I can't see what you can do apart from: lifting all of the track in the problem sections and relaying slightly further apart; or imposing a restriction on the stock that is permitted to use certain lines (a bit like the real railway). Obviously your Tracksetta differ in radius by 3" (76 mm), whereas if you are using the Peco track spacing gauge, this will ensure that your tracks are either 2" (51 mm) or 63 mm apart depending on whether you are using the streamline or Setrack setting. I suspect that this is the source of your problem rather than movement when pushing home the track pins. A 21" curve is about 4th radius Setrack, so I'm guessing that the wider spacing is probably most appropriate, especially if you are running longer coaches. What distance apart were you trying to set the tracks?

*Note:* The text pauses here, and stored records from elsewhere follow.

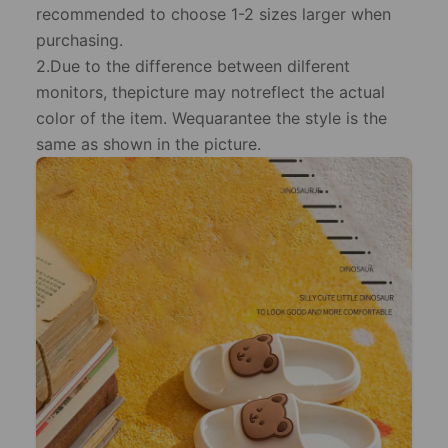
recommended to choose 1-2 sizes larger when
purchasing.
2.Due to the difference between dilferent
monitors, thepicture may notreflect the actual
color of the item. Wequarantee the style is the
same as shown in the picture.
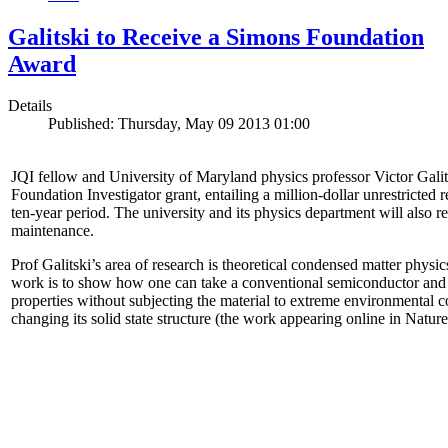
Galitski to Receive a Simons Foundation
Award
Details
Published: Thursday, May 09 2013 01:00
JQI fellow and University of Maryland physics professor Victor Gal
Foundation Investigator grant, entailing a million-dollar unrestricted 
ten-year period. The university and its physics department will also r
maintenance.
Prof Galitski’s area of research is theoretical condensed matter physi
work is to show how one can take a conventional semiconductor and 
properties without subjecting the material to extreme environmental 
changing its solid state structure (the work appearing online in Natu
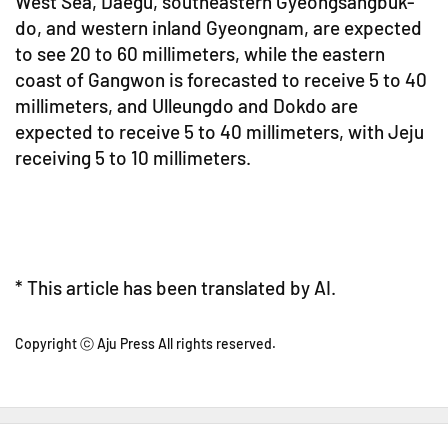
West Sea, Daegu, southeastern Gyeongsangbuk-
do, and western inland Gyeongnam, are expected
to see 20 to 60 millimeters, while the eastern
coast of Gangwon is forecasted to receive 5 to 40
millimeters, and Ulleungdo and Dokdo are
expected to receive 5 to 40 millimeters, with Jeju
receiving 5 to 10 millimeters.
* This article has been translated by AI.
Copyright ⓒ Aju Press All rights reserved.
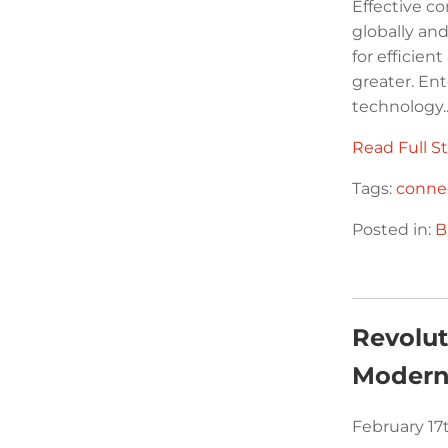
Effective c
globally a
for efficie
greater. En
technology..
Read Full St
Tags:
connec
Posted in:
B
Revolut
Modern
February 17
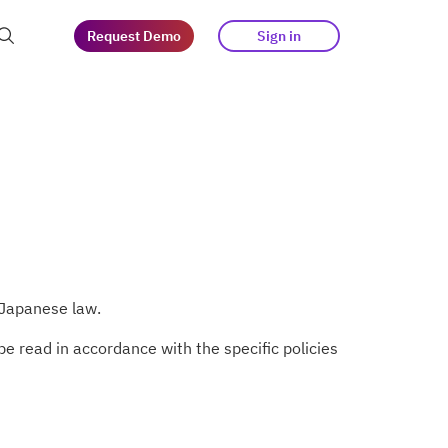
Request Demo
Sign in
at guests
tegy
s
 Japanese law.
e read in accordance with the specific policies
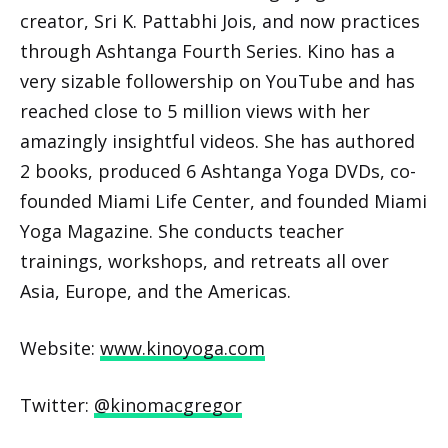
creator, Sri K. Pattabhi Jois, and now practices
through Ashtanga Fourth Series. Kino has a
very sizable followership on YouTube and has
reached close to 5 million views with her
amazingly insightful videos. She has authored
2 books, produced 6 Ashtanga Yoga DVDs, co-
founded Miami Life Center, and founded Miami
Yoga Magazine. She conducts teacher
trainings, workshops, and retreats all over
Asia, Europe, and the Americas.
Website:
www.kinoyoga.com
Twitter:
@kinomacgregor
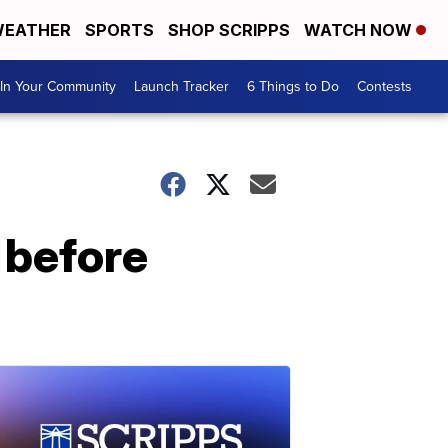
EATHER
SPORTS
SHOP SCRIPPS
WATCH NOW
In Your Community
Launch Tracker
6 Things to Do
Contests
 before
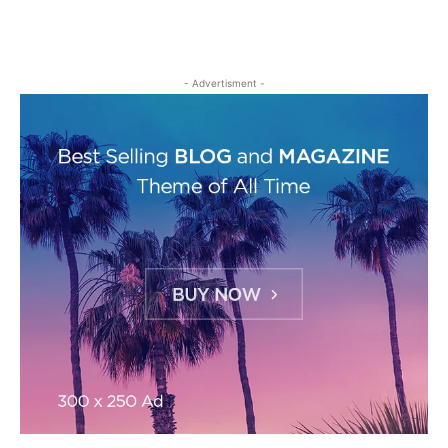
- Advertisment -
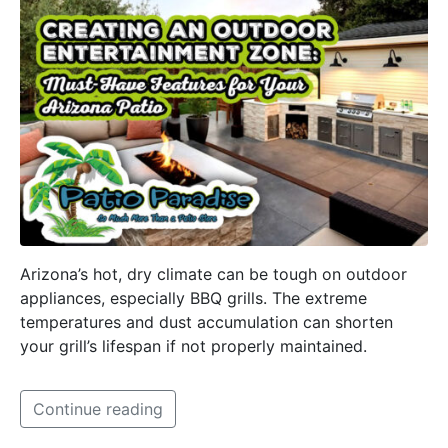
Arizona’s hot, dry climate can be tough on outdoor
appliances, especially BBQ grills. The extreme
temperatures and dust accumulation can shorten
your grill’s lifespan if not properly maintained.
Continue reading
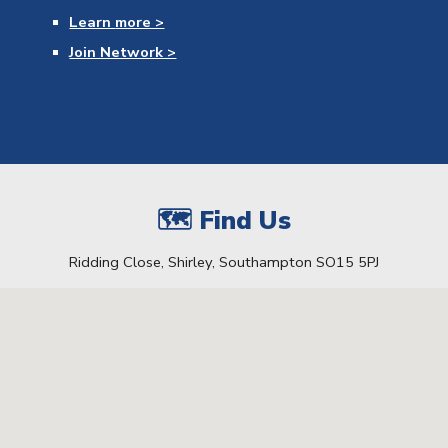
Learn
more >
Join Network >
🗺 Find Us
Ridding Close, Shirley, Southampton SO15 5PJ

Never heard of it. Are you sure it's not a mistype of Roco's Z21 DCC Command Station, or alternatively someone's shorthand for Hornby's Zero 1 multi-train control system from back in the 1980's and effectively superseded by modern DCC?

As far as I am aware, there are no British outline Z gauge models available. Having originally been introduced by Marklin, a German company, the most comprehensive range has always been of German locomotives. However, I understand that there is now some US suppliers for those more interested in US prototypes such as Micro-trains https://www.micro-trains.com/index.php?_route_=z-scale. Unfortunately, I can't answer any of your questions about best manufacturer as I don't model in the scale. If you specifically want British outline stock, then I think your choices are either N or T gauges (9 mm and 3 mm gauges respectively).

I don't think that there is anything wrong with the geometry in Anyrail. The image below shows from left to right; a Peco Code 83 #7 right hand curved turnout; a Peco Code 100 Streamline right hand curved turnout; and a Peco Code 100 left hand curved turnout sat on top of a Peco Code 83 #7 Left hand curved turnout. This is just to show that the Code 83 geometry definitely has a smoother diverging alignment due to having a larger substitution radius.